A letting agency has been paid more than £5.5m in housing benefit
- keith corkill
- Dec 7, 2018
- 3 min read
A letting agency has been paid more than £5.5m in housing benefit after its owner set up a charity to help the homeless
Investing Solutions received those benefit payments over the past two years by finding properties for single homeless men.
The charity, Fresh Start Housing, finds clients from London homeless charities.
Neither the charity nor the company act illegally, but a homeless group says the relationship is "a new low".
Investing Solutions said "the bulk" of their rents get passed to private landlords, while Fresh Start said they referred clients to both Investing Solutions and private landlords.
The letting agent makes money by putting several unrelated people in one house and charging housing benefit for each person, rather than the property. Therefore, the total benefit payout is higher than the rent fee passed on to the property's landlord.
Both Investing Solutions and Fresh Start are based in the same building, a storage unit in south London.
Records held at Companies House show Investing Solutions was set up in 2002 by Samir Patel, who then set up Fresh Start Housing in 2010.
The documents say the charity would help "the needs of current and ex-offenders with a wider goal to reduce poverty, sickness and distress".

Operating across seven London boroughs, Investing Solutions is one of the largest recipients of housing benefit in the UK, making the venture hugely profitable.
In one property we visited, Investing Solutions was claiming £2,114 per month in housing benefit for two tenants.
The owner of the house was getting £1,150 per month, giving the agency an annual gross profit of £11,568 on the one property.
The company focuses on providing housing to single homeless men over the age of 35, saying that is because this is the group facing "the greatest challenges in accessing accommodation".
But housing benefit legislation allows people aged 35 and over to be housed in private rather than shared accommodation. In the boroughs in which Investing Solutions operates, that means they can charge up to £260 per week for each private room.

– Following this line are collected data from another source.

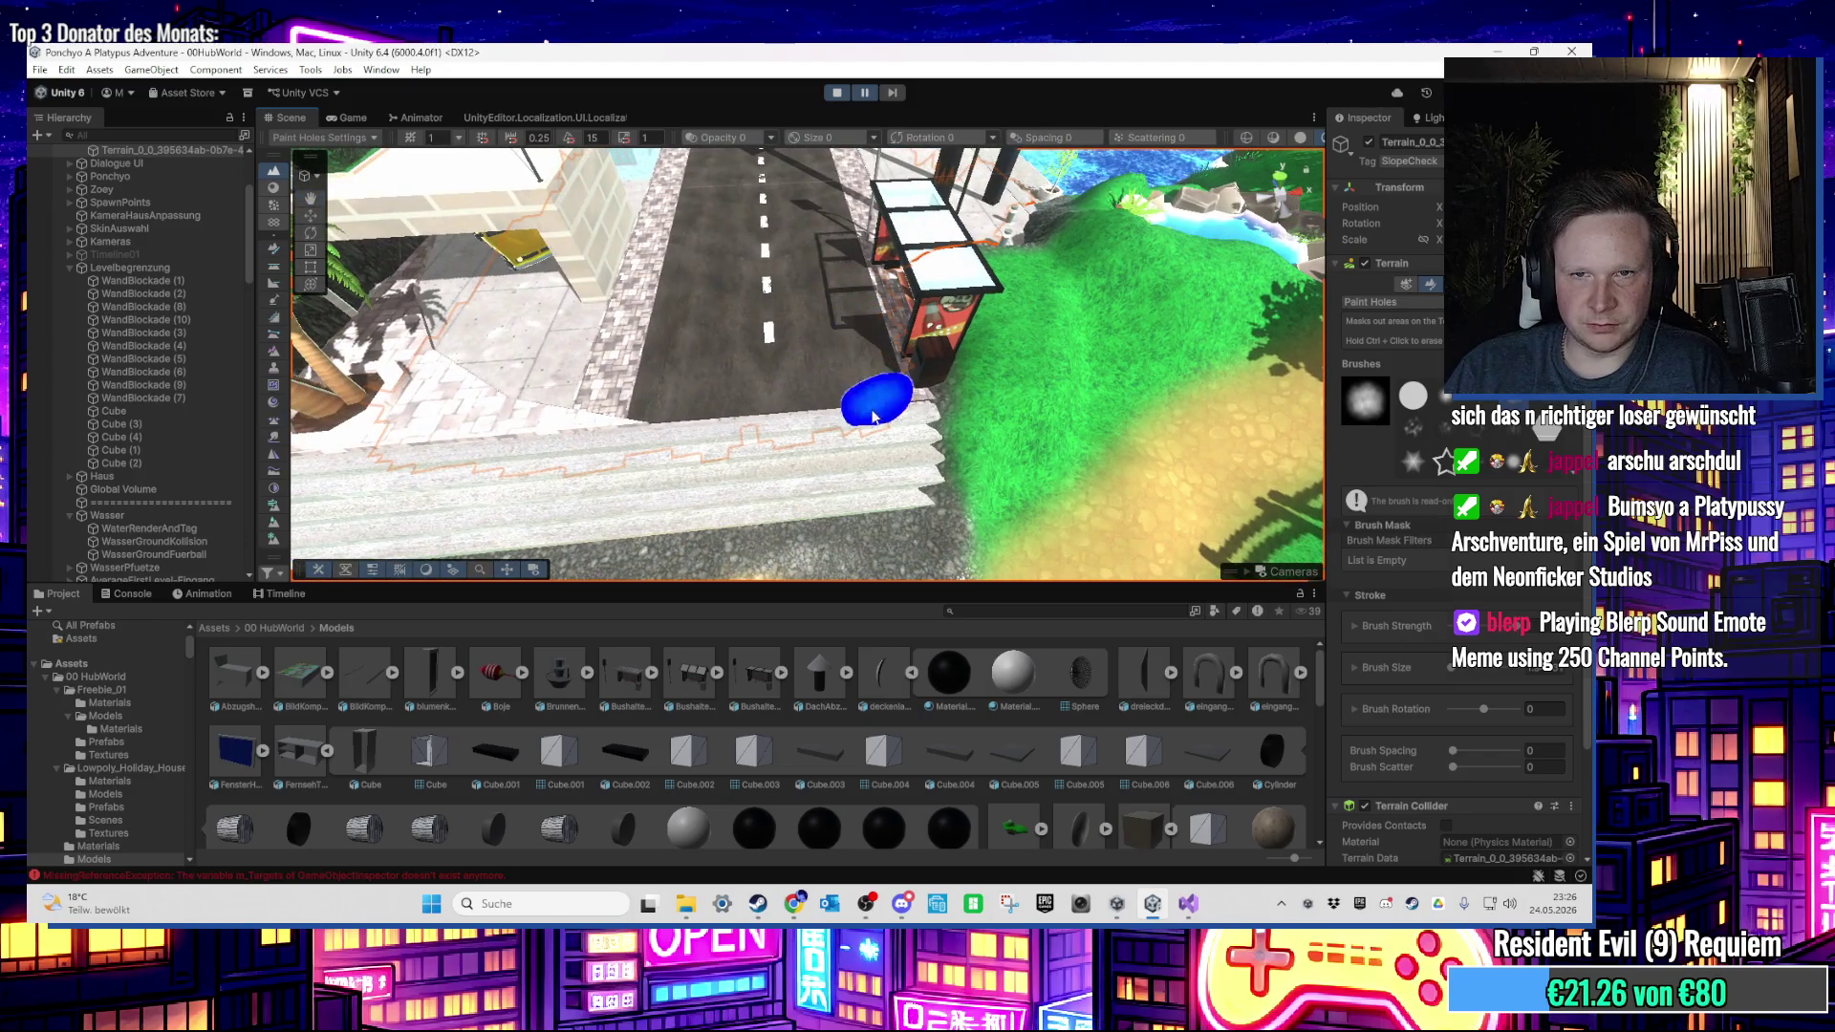
{"action": "mouse_move", "coordinate": [634, 452]}
{"action": "left_mouse_down"}
{"action": "mouse_move", "coordinate": [901, 442]}
{"action": "mouse_move", "coordinate": [635, 459]}
{"action": "mouse_move", "coordinate": [724, 476]}
{"action": "left_mouse_up"}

One of the tenants, Nigel McCann, was living in a homeless shelter when he was referred to Fresh Start Housing. They passed him to Investing Solutions who housed him in several properties that he describes as wholly unsuitable - various problems included lack of heating and hot water, rats and damp.
He says he had to remove 28 bags of rubbish from one house to begin to make it habitable.

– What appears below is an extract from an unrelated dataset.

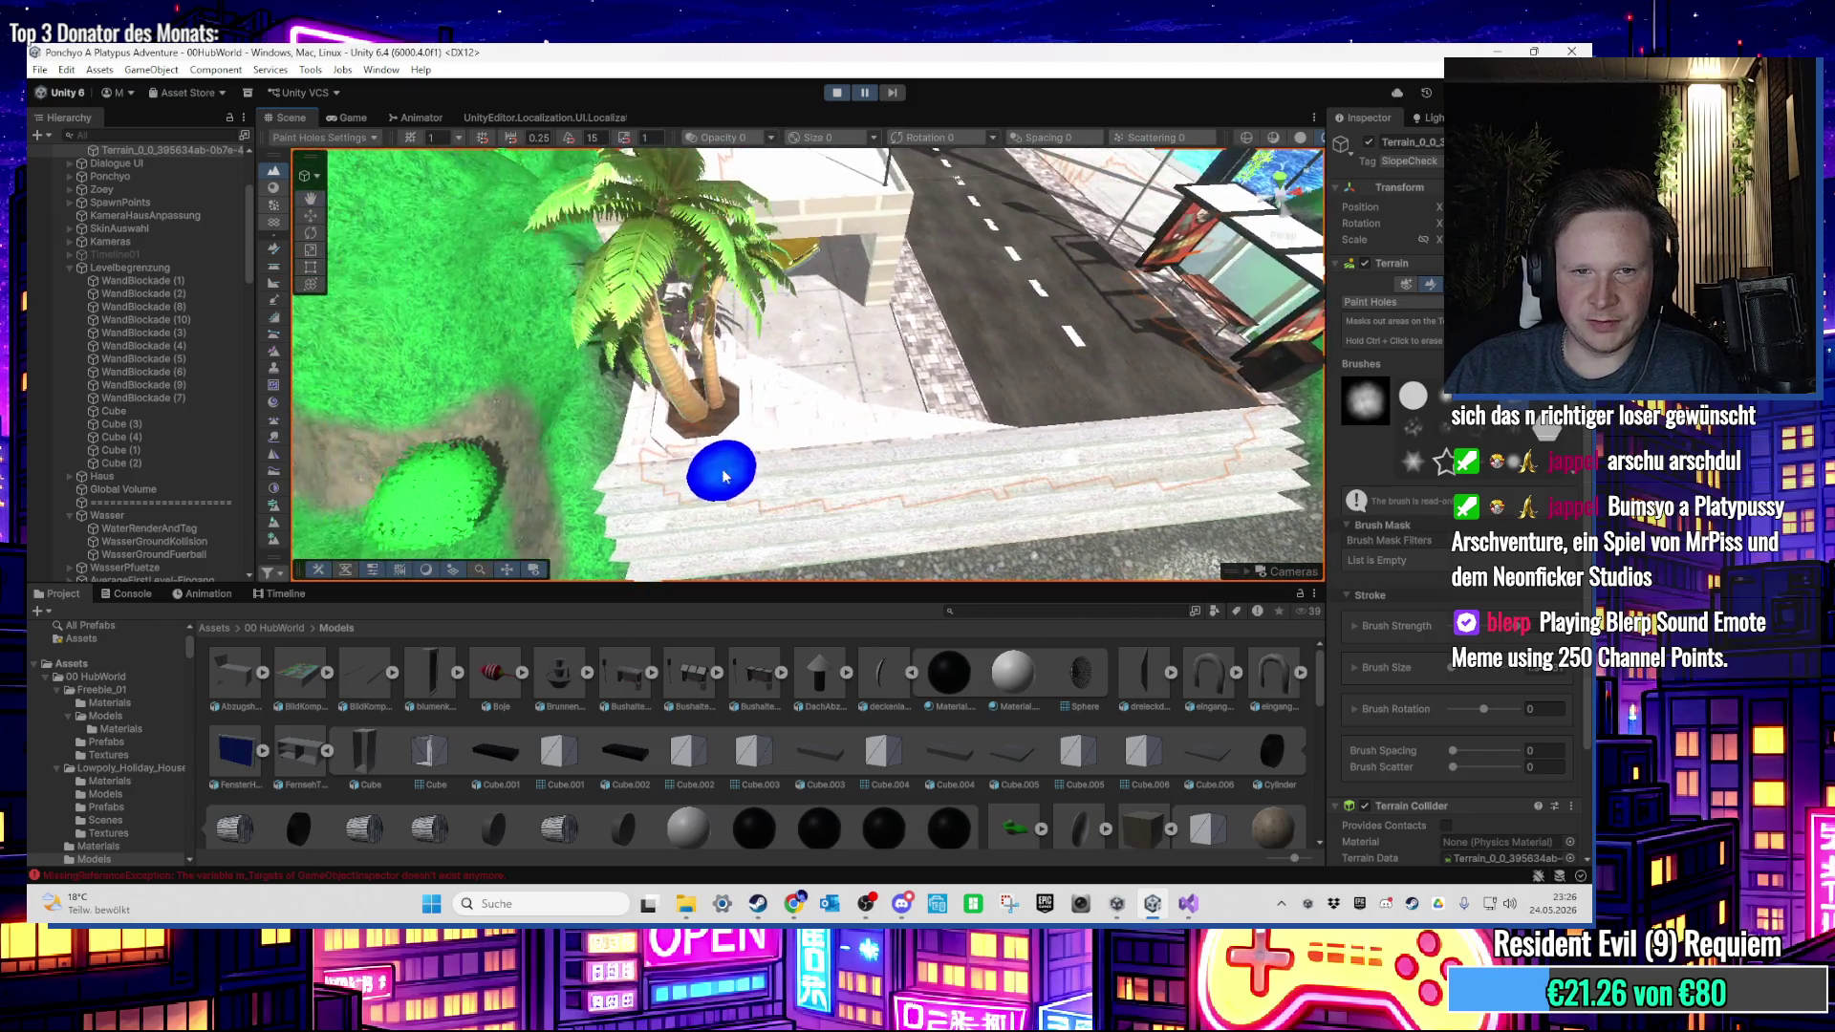
Step: Check the Game view, then pan across the street and move closer to the buildings
{"action": "left_click", "coordinate": [353, 118]}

Mr McCann said he became aware of how profitable Investing Solutions was after he did some work for them in 2014.
"It's all about the money, it's not about the people," he added. "I thought inspections would be made."


Nearly half the money that Investing Solutions has received over the past two years has been paid by Wandsworth Council in south London, which has paid the lettings agency more than £2.1m.
The council said it has a "dedicated Private Sector Housing Team who provide specialist advice to both landlords and tenants to ensure the private rented sector in the borough is safe, secure and affordable".
A spokesman added that last year the team responded to 728 service requests and served 171 legal notices over privately rented accommodation.
Matt Downie, of homeless charity Crisis, said: "We've heard many examples of poor practice amongst letting agents as well as good practice. But this idea of having a charity tacked on to poor practice is a new low."
Samir Patel said in a statement that Fresh Start Housing was an independent charity with its own board of trustees.
He also said the majority of the properties used were sourced from private sector landlords "who, to make exceedingly clear, own the properties. The simple point being, the bulk of the rents gets passed to our private sector landlord clients".
He also said his company was "genuinely concerned by some of your allegations concerning the state of one of our landlord client's property".

Fresh Start Housing told us it had housed 788 homeless people since it was founded and 222 homeless people in the last 12 months, including re-housed tenants.
It also said it did not have "authority from the relevant parties" to reveal how many were housed with Investing Solutions.
A spokeswoman for the Department for Communities and Local Government said local authorities were responsible for "rigorously safe-guarding taxpayers' money, with dedicated investigations and inspection teams for private sector housing".